I also have a chaeto bed and run GFO (Rowa) and carbon (Seachem Matrix) in two separate reactors. Although I hardly ever get any nitrate (Salifert) and phosphate (Rowa Merck) readings, my front and side glasses get covered with green film algae every two days. I do not have any hair algae on glass or rocks. I am assuming that the total phosphates must be high as I use the frequency of glass cleaning as my biomark for the presence of bad nutrients.
Don't assume they're "bad" nutrients........film algae is fine and the corals are taking up some of those nutrients too. I don't think I'd bother to reduce levels anymore if your colors a deep and vivid.
So, I have decided to introduce some carbon source to the water column to increase the amount of bacteria to reduce bad nutrients further. I am intending to decommission my phosphate reactor in a few weeks time. However, I will keep my chaeto bed as it stabilises pH as well as provides safe heaven for zooplankton.
I only use GFO to knock down high PO4 levels otherwise, I'd just take if off now if you're going to dose vinegar. The GFO is taking away PO4 the bacteria needs to grow. The Chaeto will compete for nutrients too, so I'd eliminate that too.
If you're going to run a bacterial based system you don't need those other export crutches. The idea is to simplify things.........you want to control things with your dosing levels......with other variables like GFO and chaeto it limits your control.
I would like to know how you decided that 15 ml of vinegar per day is enough for your tank.
When I was dosing too much I'd see white sludge in my circulation pumps or other areas..........you don't want any of that. Your PO4 can also keep rising if you get to zero nitrates and you keep raising your dose levels. That's a sign to cut way down. As long as I'm under .10 phosphates I'm good, I don't chase each tenth of a point.
I will use the following two criteria to decide to stop fix the amount of vinegar to be dosed in my tank:
1. the frequency of glass cleaning drops once every four to five days or more
2. chaeto growth continues at a steady pace (perhaps not as vigorous as before but does not slow down )
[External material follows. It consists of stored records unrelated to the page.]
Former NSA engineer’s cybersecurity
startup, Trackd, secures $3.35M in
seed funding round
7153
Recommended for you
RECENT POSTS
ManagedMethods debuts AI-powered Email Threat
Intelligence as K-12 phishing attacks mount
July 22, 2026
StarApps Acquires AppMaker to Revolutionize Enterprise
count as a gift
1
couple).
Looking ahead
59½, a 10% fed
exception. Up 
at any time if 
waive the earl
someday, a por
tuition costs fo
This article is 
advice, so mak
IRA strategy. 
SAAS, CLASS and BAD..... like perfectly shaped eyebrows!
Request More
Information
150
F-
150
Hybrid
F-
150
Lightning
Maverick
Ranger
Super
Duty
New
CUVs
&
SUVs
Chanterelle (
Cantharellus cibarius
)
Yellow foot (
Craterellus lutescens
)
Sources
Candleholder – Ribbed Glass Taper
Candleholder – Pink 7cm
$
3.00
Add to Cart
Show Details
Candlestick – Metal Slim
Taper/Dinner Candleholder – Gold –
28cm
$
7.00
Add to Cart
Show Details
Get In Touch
What is your opinion on my methodology?
Pay attention to coral growth and colors. If you have a balanced system you can see new growth almost every day. When the lights come on you should see the bases killing coraline or new tips sprouting, ect.
If your levels are already good and your corals look good, I'm not sure I would dose vinegar at all. If you want to eliminate GFO, chaeto and make things more manageable and controllable than dosing is fine. Just be patient, you may have to go through some minor ups and downs. Make sure you have plenty of snails, your coraline is growing good, and keep your rocks basted.
A lot of people give up and blame the vinegar to not working when in fact they don't have a good skimmer or aren't getting the nutrient laden bacteria to the skimmer. Any kind of filter bags will catch bacteria and if you don't change that daily they just die and release the nutrients back into the tank.
I opt not to use any filter pads or bags. Make sure you have good flow in the tank and minimal dead areas.
When everything is working good you shouldn't be able to see any detritus out of the rocks when you baste them.